• [Your instructions]:
Using the data below, copy out all lines with the word "참가인원".
──────── Data under study ────────
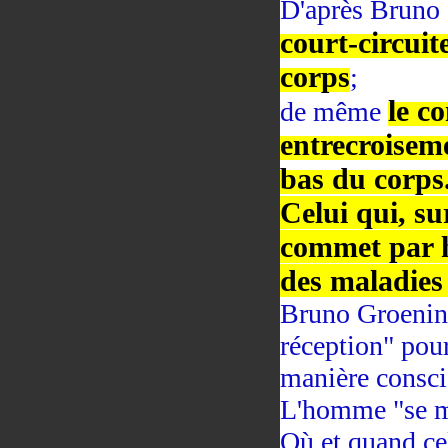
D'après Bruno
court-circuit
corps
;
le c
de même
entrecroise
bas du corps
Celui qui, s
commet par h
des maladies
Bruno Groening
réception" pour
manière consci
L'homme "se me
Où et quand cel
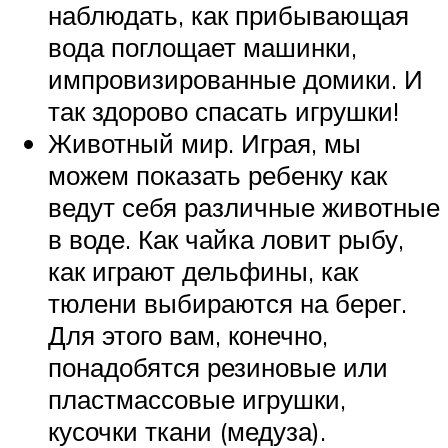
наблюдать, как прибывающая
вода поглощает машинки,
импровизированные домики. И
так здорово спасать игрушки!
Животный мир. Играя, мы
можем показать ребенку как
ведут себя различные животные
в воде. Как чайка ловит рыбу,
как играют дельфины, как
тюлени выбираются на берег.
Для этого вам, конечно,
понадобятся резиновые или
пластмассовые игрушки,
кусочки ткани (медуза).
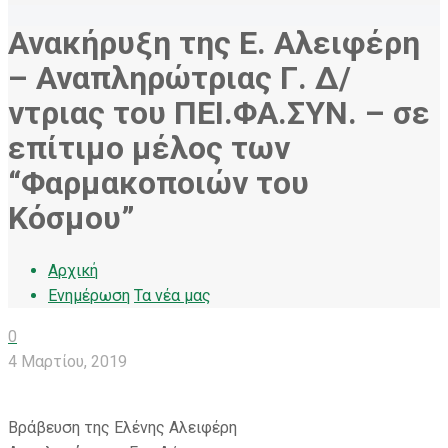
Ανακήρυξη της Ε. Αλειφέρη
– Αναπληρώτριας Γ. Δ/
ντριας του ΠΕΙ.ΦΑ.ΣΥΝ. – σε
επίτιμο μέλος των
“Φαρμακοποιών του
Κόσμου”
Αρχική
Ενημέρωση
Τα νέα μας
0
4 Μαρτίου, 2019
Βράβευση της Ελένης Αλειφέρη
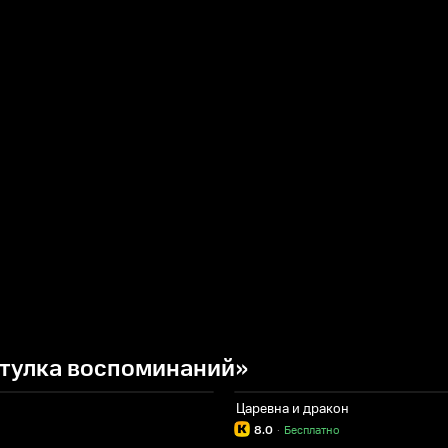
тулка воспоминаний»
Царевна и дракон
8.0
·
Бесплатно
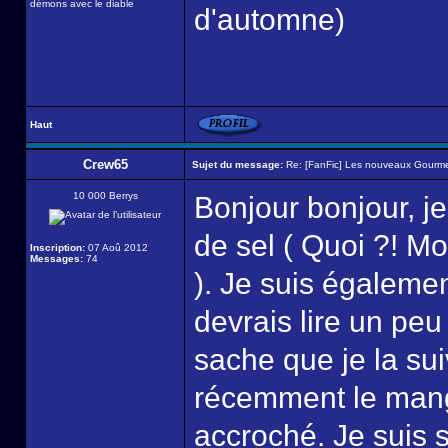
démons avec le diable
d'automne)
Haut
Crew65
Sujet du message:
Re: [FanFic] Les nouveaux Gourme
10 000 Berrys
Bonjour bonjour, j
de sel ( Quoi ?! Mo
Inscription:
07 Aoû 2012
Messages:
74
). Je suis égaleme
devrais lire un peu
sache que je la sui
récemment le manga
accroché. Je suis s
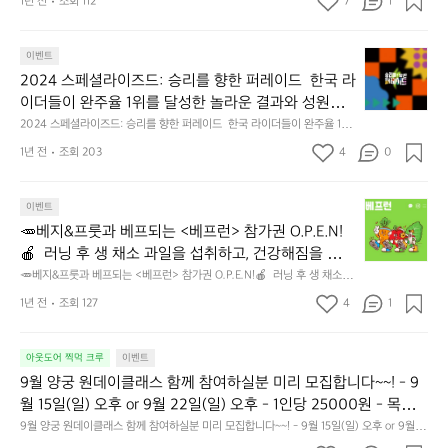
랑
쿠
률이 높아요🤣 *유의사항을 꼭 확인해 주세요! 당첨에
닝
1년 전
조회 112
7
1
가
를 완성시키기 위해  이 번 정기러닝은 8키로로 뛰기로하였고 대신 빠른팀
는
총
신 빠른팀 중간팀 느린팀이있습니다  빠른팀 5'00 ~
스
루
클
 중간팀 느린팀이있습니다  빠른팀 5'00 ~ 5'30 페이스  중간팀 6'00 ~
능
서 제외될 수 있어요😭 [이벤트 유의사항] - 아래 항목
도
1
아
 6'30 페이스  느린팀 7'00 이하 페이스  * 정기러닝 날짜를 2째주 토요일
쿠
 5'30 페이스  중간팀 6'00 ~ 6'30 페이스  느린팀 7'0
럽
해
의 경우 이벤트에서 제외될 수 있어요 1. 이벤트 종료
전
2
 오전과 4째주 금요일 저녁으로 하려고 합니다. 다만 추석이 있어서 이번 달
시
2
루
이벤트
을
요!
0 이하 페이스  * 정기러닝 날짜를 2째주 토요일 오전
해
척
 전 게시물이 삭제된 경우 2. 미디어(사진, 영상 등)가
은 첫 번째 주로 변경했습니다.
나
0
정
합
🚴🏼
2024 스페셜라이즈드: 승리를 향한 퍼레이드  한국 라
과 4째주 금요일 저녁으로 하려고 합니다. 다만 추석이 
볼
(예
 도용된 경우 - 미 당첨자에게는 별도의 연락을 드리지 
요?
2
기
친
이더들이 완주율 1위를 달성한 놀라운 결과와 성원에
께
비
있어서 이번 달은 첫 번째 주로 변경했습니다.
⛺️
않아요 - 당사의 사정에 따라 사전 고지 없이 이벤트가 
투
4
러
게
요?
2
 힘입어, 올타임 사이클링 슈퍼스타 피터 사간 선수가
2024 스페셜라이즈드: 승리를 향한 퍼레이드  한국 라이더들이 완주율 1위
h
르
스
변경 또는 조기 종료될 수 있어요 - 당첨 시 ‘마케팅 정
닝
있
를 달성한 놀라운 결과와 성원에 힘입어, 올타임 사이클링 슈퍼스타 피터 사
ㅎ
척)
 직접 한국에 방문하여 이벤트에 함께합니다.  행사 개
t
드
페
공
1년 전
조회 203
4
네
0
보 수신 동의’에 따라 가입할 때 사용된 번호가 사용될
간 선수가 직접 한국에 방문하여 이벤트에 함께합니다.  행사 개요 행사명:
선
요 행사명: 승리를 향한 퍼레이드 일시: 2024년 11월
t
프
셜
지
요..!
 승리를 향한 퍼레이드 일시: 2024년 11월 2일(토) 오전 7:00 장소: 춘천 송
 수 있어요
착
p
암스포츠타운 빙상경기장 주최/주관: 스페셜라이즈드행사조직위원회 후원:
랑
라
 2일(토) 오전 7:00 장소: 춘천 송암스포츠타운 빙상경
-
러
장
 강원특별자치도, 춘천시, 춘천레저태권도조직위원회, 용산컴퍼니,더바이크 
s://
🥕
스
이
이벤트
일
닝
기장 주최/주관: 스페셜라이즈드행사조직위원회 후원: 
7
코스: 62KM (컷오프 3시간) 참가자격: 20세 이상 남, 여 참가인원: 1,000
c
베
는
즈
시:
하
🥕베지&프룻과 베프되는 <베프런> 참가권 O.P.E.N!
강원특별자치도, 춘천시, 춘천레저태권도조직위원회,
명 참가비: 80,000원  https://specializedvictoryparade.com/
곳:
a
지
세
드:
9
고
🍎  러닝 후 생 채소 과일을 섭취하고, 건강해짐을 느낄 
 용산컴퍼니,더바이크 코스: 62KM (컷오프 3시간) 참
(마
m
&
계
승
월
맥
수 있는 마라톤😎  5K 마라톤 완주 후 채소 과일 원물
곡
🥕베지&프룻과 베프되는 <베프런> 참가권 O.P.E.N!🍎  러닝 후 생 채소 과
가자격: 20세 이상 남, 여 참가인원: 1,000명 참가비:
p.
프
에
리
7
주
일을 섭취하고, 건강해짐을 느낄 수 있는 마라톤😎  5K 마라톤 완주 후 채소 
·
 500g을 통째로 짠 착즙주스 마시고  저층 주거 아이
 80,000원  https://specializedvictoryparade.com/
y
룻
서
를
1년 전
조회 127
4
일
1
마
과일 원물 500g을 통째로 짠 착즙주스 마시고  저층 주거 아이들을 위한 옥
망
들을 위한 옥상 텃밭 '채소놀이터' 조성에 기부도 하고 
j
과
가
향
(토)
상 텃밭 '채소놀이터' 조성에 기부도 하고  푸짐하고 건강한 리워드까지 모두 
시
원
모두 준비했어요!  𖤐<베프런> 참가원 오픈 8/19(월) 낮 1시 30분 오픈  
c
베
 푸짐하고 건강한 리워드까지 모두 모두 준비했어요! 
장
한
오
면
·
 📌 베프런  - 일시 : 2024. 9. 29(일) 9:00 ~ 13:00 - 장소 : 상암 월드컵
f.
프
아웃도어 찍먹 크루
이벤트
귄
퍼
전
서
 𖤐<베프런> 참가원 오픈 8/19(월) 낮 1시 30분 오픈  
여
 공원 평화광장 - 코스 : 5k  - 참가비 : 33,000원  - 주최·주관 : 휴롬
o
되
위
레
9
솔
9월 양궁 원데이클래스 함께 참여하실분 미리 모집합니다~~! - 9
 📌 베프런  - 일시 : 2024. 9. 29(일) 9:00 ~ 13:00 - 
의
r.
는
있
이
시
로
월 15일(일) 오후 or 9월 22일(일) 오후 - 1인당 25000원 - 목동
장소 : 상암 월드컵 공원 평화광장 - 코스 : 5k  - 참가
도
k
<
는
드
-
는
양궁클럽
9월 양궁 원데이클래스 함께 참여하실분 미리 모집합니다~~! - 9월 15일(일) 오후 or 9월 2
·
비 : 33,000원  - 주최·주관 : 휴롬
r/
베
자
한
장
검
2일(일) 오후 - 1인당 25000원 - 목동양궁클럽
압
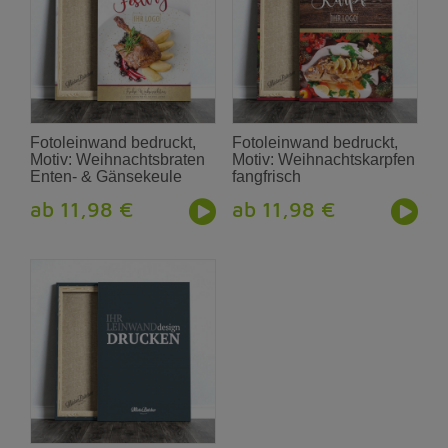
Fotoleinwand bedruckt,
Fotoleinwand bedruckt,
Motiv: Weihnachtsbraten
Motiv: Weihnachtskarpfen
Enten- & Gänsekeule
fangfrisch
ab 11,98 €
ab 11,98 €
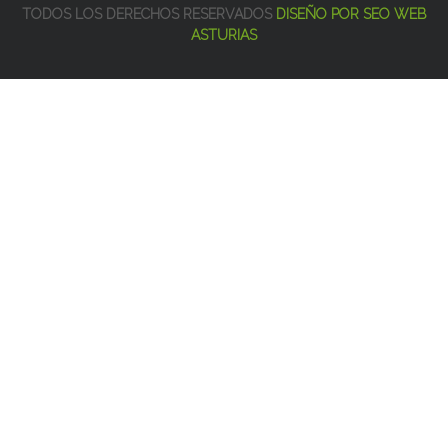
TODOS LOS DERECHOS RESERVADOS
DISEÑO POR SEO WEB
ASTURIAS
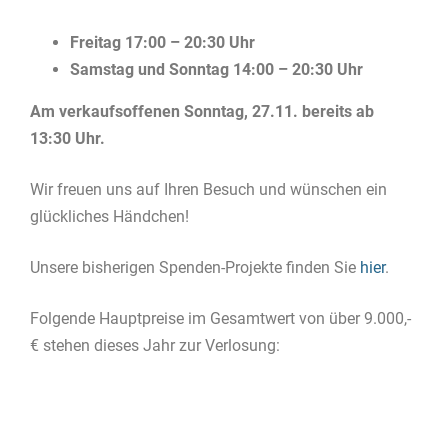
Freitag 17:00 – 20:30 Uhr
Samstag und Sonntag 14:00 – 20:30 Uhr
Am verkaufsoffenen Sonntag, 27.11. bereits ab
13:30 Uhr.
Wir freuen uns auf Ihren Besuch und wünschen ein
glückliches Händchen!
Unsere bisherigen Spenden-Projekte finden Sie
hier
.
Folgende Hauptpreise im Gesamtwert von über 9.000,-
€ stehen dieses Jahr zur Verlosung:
────────
• [Answer space]:
코스: 62KM (컷오프 3시간) 참가자격: 20세 이상 남, 여 참가인원: 1,000
가자격: 20세 이상 남, 여 참가인원: 1,000명 참가비:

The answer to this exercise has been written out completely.